Results: 39 subjects, 74.36% female, age 47.74 (± 9.45) years (range 19-63), with a mean baseline EDSS of 3.10 ± 1.28 (range 1.0-6.0) were included in the analysis. Mean duration of prior NTZ treatment was 45.05 ± 25.70 months (range 12-114) and mean duration of TFM therapy was 14.59 ± 5.33 months (range 4-24). 41% of subjects (n=16) had new T2, enlarging T2, or enhancing brain lesions and 10% (n=4) had clinical relapses. Seven subjects had mild hepatic enzyme elevation, and 18 had mild-to-moderate hair loss. No cases of PML have occurred. 4 of the 39 subjects were withdrawn from the study before month 12: 3 had breakthrough disease and 1 had dental infection. As of April 21, 2016, we have observed a non-significant change in EDSS, from 3.15 (±1.34) at baseline to 3.06 (±1.56) at month 12, for the 33 patients who received at least 12 months of TFM therapy.

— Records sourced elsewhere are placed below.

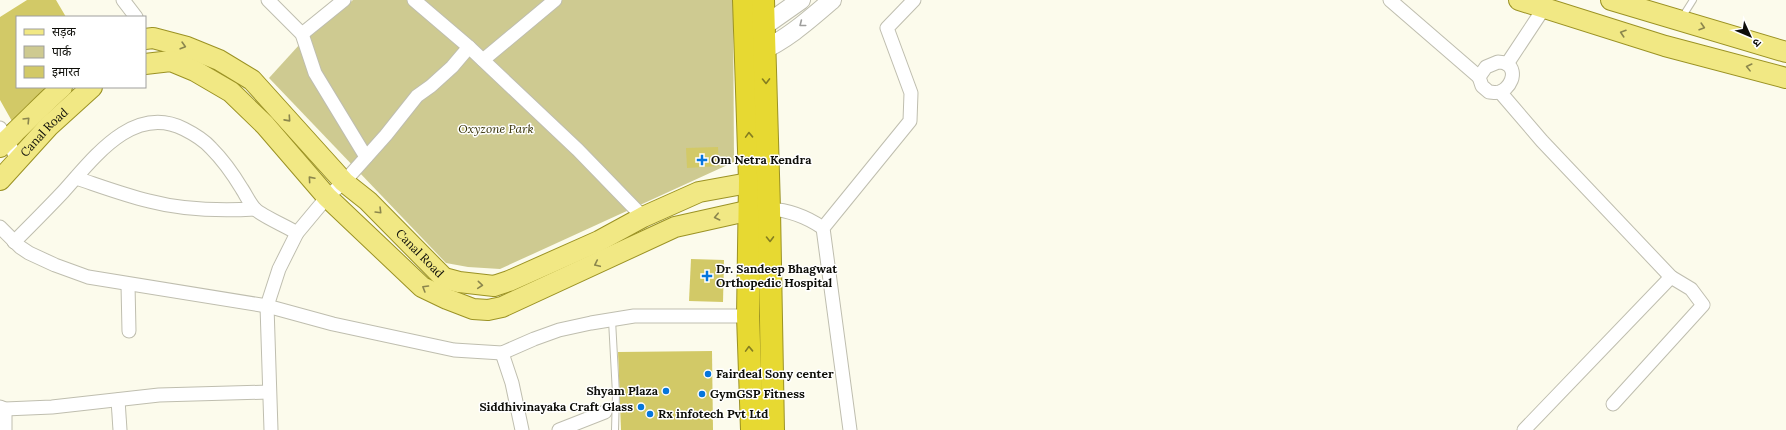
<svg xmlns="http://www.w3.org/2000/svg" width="1786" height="430" font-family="Lora,'Noto Sans Devanagari',serif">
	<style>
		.green { fill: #ceca91 }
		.building { fill: #d2c967 }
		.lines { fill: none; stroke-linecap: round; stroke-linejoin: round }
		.lane-casing { stroke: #bfbeaf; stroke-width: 8 }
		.street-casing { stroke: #bfbeaf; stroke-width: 15 }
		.secondary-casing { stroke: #bfbeaf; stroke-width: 20 }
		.primary-casing { stroke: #9b9224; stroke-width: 22 }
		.highway-casing { stroke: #9b9224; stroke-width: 24 }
		.lane { stroke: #fff; stroke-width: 6 }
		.street { stroke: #fff; stroke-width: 13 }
		.secondary { stroke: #fff; stroke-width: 18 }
		.primary { stroke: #f1e884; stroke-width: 20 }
		.highway { stroke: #e7d932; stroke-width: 22 }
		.oneway { stroke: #9f9f9d }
		.oneway2 { stroke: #8b864d }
		.oneway3 { stroke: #857e20 }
		.poi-dot { fill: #0576dd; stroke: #fff; stroke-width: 1.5 }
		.labels { text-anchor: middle; stroke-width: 3; stroke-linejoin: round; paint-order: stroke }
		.park-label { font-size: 12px; font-style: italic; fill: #343004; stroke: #fff }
		.street-label { font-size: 12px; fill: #0e0e09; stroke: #fff }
		.poi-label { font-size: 12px; font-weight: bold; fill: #0e0e09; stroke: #fff; text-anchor: start }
	</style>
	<rect width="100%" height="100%" fill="#fcfbec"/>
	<polygon class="green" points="353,0 733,0 734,162 500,269 468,267 446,263 269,78 300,44"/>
	<g class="building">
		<polygon points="27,0 56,0 66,17 17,17 17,87 54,87 13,123 0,100 0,17"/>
		<polygon points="718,147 719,166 687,168 686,148"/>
		<polygon points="691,259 724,260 723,302 689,301"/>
		<polygon points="712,351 713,430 621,430 618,352"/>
	</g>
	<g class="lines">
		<defs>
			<g id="lane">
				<polyline points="1681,19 1693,0"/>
				<polyline points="612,320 616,394 615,430"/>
			</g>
			<g id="street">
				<polyline points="123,0 136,17"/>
				<polyline points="268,0 302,34 315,73 366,157"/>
				<polyline points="414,0 469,47 578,150 643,217"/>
				<polyline points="1390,0 1479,77"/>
				<polyline points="302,34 344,0"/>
				<polyline points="483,60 555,0"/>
				<path d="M1498 62C1500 62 1505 63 1507 64 1519 72 1509 90 1499 92 1496 93 1492 92 1489 92L1482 86 1479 77 1486 67Z"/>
				<polyline points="1507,64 1544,8"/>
				<polyline points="1500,92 1542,141 1671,277 1691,289 1703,305 1613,404"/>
				<polyline points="0,128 18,160"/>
				<path d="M76 178C100 186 124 195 149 201 183 210 220 211 255 209"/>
				<path d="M769 209C789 210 807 217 823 228"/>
				<polyline points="0,227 20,247 29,253 55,265 88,277 267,306 333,324 454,350 502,353 534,339 559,330 591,323 634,316 748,316"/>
				<path d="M14 242C31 225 47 209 63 192 93 159 133 103 184 129 194 134 203 139 211 148 223 160 233 174 242 189 246 195 250 204 255 209 262 216 288 227 297 233"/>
				<polyline points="128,285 129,331"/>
				<polyline points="502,353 512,383 522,430"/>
				<polyline points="118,400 120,430"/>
				<polyline points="0,407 5,409 52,407 159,395 269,392"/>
				<polyline points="5,430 5,409"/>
				<polyline points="271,430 267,306 279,269 297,233 327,197 344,182 386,135 417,96 431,86 452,67 469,47"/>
				<polyline points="559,430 605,412"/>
				<polyline points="850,430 823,228 910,121 911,93 887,28 914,0"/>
				<polyline points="1524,430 1671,277"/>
			</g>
			<g id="secondary">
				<polyline points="752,30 764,26 801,0"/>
				<path d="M754 54C783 43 809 20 832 0"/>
			</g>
			<g id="primary">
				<polyline points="1519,0 1665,46 1786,78"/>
				<polyline points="1611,0 1786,52"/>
				<path id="s1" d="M145 39 153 38 187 47 219 60 252 80 344 182 368 201 444 278 459 282 494 286 509 281 599 241 643 217 699 192 765 180"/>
				<polyline points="145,64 171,61 195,71 231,92 265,125 327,197 422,287 447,299 473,309 488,310 502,307 675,227 751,210 765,210"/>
				<path d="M0 147C5 141 10 138 15 132 31 117 46 101 62 87"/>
				<path id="s2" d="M0 180 49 126 92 87"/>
			</g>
			<g id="highway">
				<polyline points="744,0 750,181 748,316 752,430"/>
				<polyline points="763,0 769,209 773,430"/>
			</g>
		</defs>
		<use href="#lane" class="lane-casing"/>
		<use href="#street" class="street-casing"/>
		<use href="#secondary" class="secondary-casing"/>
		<use href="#primary" class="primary-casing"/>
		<use href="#highway" class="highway-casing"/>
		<use href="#lane" class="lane"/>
		<use href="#street" class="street"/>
		<use href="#secondary" class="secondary"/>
		<use href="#primary" class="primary"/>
		<use href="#highway" class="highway"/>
	</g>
	<defs><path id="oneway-chevron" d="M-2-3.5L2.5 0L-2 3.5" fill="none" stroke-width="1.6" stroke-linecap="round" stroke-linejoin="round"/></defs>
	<use class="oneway" href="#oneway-chevron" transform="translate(802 24) rotate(142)"/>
	<g class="oneway2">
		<use href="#oneway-chevron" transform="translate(1702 27) rotate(17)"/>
		<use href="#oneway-chevron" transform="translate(1623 33) rotate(-162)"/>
		<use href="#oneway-chevron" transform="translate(183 46) rotate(16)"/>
		<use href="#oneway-chevron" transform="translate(1749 67) rotate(-166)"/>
		<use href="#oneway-chevron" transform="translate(288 119) rotate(48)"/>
		<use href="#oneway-chevron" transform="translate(27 120) rotate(-46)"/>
		<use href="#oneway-chevron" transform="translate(311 179) rotate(-131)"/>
		<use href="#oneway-chevron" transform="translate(379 211) rotate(45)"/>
		<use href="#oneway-chevron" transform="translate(717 217) rotate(167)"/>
		<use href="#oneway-chevron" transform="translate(597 264) rotate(155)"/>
		<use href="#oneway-chevron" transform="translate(480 285) rotate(5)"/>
		<use href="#oneway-chevron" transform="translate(425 288) rotate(-149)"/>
	</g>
	<g class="oneway3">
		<use href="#oneway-chevron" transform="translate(766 81) rotate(89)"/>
		<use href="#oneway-chevron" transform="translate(749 135) rotate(-92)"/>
		<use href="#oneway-chevron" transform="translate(770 239) rotate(89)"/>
		<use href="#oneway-chevron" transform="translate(749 349) rotate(-92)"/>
	</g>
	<g class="poi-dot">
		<path d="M700 154h4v4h4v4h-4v4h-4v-4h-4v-4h4z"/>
		<path d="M705 270h4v4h4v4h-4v4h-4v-4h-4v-4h4z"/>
		<circle cx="708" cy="374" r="4"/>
		<circle cx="666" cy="391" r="4"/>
		<circle cx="702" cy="394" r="4"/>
		<circle cx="641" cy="407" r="4"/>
		<circle cx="650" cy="414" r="4"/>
	</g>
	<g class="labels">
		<g class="park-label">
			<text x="496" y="133">Oxyzone Park</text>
		</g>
		<g class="street-label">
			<text dy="4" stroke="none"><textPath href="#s2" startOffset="65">Canal Road</textPath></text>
			<text dy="4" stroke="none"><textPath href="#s1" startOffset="358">Canal Road</textPath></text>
		</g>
		<g class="poi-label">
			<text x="711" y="164">Om Netra Kendra</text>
			<text x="716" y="273">Dr. Sandeep Bhagwat<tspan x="716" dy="14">Orthopedic Hospital</tspan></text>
			<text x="716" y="378">Fairdeal Sony center</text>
			<text x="658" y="395" text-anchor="end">Shyam Plaza</text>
			<text x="710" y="398">GymGSP Fitness</text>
			<text x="633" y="411" text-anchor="end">Siddhivinayaka Craft Glass</text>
			<text x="658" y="418">Rx infotech Pvt Ltd</text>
		</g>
	</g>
	<rect x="16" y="16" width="130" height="72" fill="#ffffff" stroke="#9f9f9d"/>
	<rect x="24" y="29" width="20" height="6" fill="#f1e884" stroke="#9f9f9d"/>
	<text x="52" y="36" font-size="12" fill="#0e0e09">सड़क</text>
	<rect x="24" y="46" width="20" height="12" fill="#ceca91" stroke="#9f9f9d"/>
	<text x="52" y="56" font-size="12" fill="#0e0e09">पार्क</text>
	<rect x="24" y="66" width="20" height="12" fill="#d2c967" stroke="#9f9f9d"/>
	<text x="52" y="76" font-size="12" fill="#0e0e09">इमारत</text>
	<g transform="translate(1750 36) rotate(134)" stroke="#ffffff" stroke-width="3" paint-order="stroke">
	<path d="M0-3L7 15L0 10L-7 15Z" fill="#0e0e09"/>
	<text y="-6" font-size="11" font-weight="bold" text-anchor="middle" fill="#0e0e09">उ</text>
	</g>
</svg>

Conclusion: Our results demonstrate that early initiation of TFM was associated with a 10 % relapse rate following NTZ withdrawal, compared to previously reported rates of 30% or higher, which may be related, in part, to elimination of NTZ washout before initiating TFM therapy, and should inform decisions regarding washout strategies.
Disclosure:
Stanley Cohan serves on steering committees and advisory boards for Biogen, Novartis, Sanofi-Genzyme, Genentech, and Mallinckrodt, receives research support from Biogen, Novartis, Sanofi-Genzyme, Roche, Opexa, and Mallinckrodt, receives speaking honoraria from Biogen, Novartis, Sanofi-Genzyme and Acorda; received support for air travel, lodging and meals from Biogen, Novartis, and Sanofi-Genzyme
Keith Edwards received funding as consultant/advisor/speaker for Biogen & Genzyme and research support from Actelion, Biogen, Eli Lilly, Eisai, Forum Pharmaceuticals, Genentech, Genzyme/Sanofi, Hoffman- La Roche, Novartis, Pfizer, Vaccinex
Kyle Smoot serves on advisory board for Biogen and Teva, received speaking honoraria from Acorda, Biogen, Novartis, Serono, and Teva, and received research support from Biogen
Kiren Kresa Reahl received research support from Biogen and Novartis; received speaking honoraria from Biogen, EMDSerono, Genzyme, Mallinchrodt, Novartis, Pfizer, and Teva.
Tiffany Gervasi received travel support from Merck and TransTech.
Chiayi Chen and Judy O´Connor have nothing to disclose.